Britain’s economy has been stagnant for the past two years and efforts to focus more on exports have had little effect, despite a 25 percent depreciation of the country’s currency between 2007 and 2008, Weale said.
“The ... perhaps most natural means of resolving the problem is for the nominal exchange rate to fall,” he said in the text of a speech to be delivered to an economics conference at the University of Warwick later yesterday.
The Bank of England has appeared supportive of sterling weakness before, but Weale’s comments come at a sensitive time.
The pound has fallen almost 5 percent since the start of the year. Finance ministers and central bankers from the G20 group of major economies are currently meeting in Moscow, where unfair currency competition is high on the agenda.
Japan is facing particular scrutiny due to policies that have led to a 20 percent fall in the yen since November as it seeks to reflate its moribund economy.
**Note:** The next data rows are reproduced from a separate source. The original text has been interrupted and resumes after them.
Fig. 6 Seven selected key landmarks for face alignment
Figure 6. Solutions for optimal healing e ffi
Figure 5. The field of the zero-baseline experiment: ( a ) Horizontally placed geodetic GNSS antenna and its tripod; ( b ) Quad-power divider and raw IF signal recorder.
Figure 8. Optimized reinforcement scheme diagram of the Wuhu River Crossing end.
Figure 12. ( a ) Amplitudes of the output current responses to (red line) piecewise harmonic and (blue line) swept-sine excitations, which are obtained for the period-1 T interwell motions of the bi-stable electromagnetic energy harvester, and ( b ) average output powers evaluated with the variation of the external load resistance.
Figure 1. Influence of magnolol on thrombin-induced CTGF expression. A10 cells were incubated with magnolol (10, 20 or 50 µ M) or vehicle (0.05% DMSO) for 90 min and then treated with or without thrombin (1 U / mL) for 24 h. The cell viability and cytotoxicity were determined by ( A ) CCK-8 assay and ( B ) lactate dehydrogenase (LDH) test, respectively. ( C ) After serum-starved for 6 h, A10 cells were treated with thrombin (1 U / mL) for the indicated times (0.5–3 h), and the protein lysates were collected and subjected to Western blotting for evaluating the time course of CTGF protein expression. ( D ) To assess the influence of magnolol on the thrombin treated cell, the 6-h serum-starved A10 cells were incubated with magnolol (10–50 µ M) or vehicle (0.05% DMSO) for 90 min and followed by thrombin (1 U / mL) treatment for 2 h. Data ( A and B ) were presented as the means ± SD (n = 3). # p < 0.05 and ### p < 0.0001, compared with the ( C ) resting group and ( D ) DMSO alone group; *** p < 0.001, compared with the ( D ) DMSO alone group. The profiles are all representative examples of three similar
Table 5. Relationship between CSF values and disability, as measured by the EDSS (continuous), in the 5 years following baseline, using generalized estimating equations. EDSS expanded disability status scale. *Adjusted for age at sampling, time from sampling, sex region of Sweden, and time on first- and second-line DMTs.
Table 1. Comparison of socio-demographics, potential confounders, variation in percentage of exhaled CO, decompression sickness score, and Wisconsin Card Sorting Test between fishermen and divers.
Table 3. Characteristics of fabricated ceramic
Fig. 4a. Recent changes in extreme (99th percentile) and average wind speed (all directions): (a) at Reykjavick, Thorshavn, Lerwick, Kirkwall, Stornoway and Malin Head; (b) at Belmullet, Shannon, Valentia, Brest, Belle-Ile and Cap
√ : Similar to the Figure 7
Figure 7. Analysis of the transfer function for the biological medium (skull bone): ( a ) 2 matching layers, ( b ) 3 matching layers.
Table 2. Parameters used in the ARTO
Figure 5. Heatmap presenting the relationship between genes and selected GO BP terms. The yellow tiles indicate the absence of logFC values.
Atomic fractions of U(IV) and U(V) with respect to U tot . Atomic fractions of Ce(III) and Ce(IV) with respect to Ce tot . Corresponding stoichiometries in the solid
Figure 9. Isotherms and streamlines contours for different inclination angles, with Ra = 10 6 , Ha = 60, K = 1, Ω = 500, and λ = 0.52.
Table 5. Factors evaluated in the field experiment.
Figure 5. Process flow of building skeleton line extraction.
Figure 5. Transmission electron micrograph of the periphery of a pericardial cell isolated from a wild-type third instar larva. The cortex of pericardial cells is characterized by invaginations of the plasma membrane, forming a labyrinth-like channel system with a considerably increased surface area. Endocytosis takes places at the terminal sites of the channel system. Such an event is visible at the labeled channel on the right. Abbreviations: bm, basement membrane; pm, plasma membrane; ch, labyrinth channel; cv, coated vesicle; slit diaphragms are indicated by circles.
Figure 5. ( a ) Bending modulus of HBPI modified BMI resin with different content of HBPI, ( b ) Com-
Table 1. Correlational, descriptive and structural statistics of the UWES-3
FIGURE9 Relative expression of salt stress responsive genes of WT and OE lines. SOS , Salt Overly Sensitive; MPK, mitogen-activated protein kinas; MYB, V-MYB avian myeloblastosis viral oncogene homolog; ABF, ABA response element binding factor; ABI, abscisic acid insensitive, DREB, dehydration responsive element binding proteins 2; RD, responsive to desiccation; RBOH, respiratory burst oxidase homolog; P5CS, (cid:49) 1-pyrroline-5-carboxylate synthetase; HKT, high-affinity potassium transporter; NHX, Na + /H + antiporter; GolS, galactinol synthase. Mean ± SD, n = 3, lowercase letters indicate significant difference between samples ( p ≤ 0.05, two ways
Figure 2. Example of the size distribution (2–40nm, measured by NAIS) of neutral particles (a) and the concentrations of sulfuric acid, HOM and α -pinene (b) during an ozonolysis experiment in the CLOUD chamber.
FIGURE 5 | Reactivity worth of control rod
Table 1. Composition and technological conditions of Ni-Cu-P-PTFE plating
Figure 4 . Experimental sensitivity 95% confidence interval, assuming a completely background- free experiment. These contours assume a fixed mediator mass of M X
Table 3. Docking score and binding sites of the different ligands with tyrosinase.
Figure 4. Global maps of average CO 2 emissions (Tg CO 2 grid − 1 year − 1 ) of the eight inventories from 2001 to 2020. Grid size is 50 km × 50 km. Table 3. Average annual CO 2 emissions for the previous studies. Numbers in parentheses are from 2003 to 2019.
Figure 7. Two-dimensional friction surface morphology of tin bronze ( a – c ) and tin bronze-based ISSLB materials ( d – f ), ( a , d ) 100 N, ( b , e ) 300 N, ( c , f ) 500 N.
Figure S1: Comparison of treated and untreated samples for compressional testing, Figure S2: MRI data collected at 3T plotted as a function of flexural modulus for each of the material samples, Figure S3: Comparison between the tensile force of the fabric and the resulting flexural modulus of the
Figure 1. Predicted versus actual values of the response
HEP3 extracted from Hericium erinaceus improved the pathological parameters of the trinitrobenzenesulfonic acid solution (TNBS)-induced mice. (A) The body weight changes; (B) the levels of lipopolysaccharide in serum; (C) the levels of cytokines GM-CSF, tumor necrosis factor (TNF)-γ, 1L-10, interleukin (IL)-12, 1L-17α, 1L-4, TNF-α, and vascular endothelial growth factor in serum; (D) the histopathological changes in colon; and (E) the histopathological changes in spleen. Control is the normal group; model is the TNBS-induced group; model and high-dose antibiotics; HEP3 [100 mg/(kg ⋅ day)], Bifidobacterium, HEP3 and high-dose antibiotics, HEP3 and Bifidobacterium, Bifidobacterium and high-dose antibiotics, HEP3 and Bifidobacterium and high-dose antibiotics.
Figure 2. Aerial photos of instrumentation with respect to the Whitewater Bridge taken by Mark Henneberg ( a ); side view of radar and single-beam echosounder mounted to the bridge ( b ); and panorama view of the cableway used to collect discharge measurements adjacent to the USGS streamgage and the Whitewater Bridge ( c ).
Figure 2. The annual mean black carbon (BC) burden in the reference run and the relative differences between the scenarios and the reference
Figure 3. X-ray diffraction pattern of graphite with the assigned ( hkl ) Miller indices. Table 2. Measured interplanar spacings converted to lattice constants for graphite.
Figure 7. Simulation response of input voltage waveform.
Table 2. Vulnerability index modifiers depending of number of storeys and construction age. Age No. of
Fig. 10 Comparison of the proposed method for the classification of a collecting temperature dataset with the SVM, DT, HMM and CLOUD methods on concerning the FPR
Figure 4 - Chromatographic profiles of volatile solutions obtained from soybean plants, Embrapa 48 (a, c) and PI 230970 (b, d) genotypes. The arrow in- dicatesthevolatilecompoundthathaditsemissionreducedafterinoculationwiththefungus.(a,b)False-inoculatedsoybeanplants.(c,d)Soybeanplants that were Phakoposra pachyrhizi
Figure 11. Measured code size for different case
Britain shares many of Japan’s problems, including extremely weak growth.
Last week Bank of England Governor Mervyn King defended stimulus policies that weakened a country’s currency as a side effect.
Weale did not say Britain should actively pursue such a policy, but he did say King should consider disregarding the inflation impact of future sterling weakness, just as he has recently with the pound’s fall since the start of the year.
“I certainly see that there would be a strong case for treating the effects of any further depreciation similar to that experienced in the last few weeks in the same way,” Weale said.
“But I should stress that this point is quite different from saying that I would be unconcerned about the effects of a sharp depreciation on prospects for inflation,” he said.
Weale said sterling’s nearly 5 percent fall since the start of the year was likely to add around 1 percent to British prices over the next three years.
The central bank revised up its inflation forecasts last week, and now does not expect inflation to fall below its 2 percent target until early 2016, 18 months later than it forecast in November last year.
Weale noted that a weaker currency was not the only way Britain could close its current account deficit, which peaked at 5.2 percent of economic output in the second quarter of last year, the widest since 1989.
The deficit stood at 3.3 percent of output in the three months to September last year.
A delayed surge in exports in response to past currency depreciation, unusually strong financial returns on investments, or a surprise increase in British productivity could all help narrow the deficit.
Weale viewed the latter two options as unlikely, but saw some scope for exports to improve without further sterling weakness, if a more stable global economic outlook improved British companies’ appetite to risk entering foreign markets.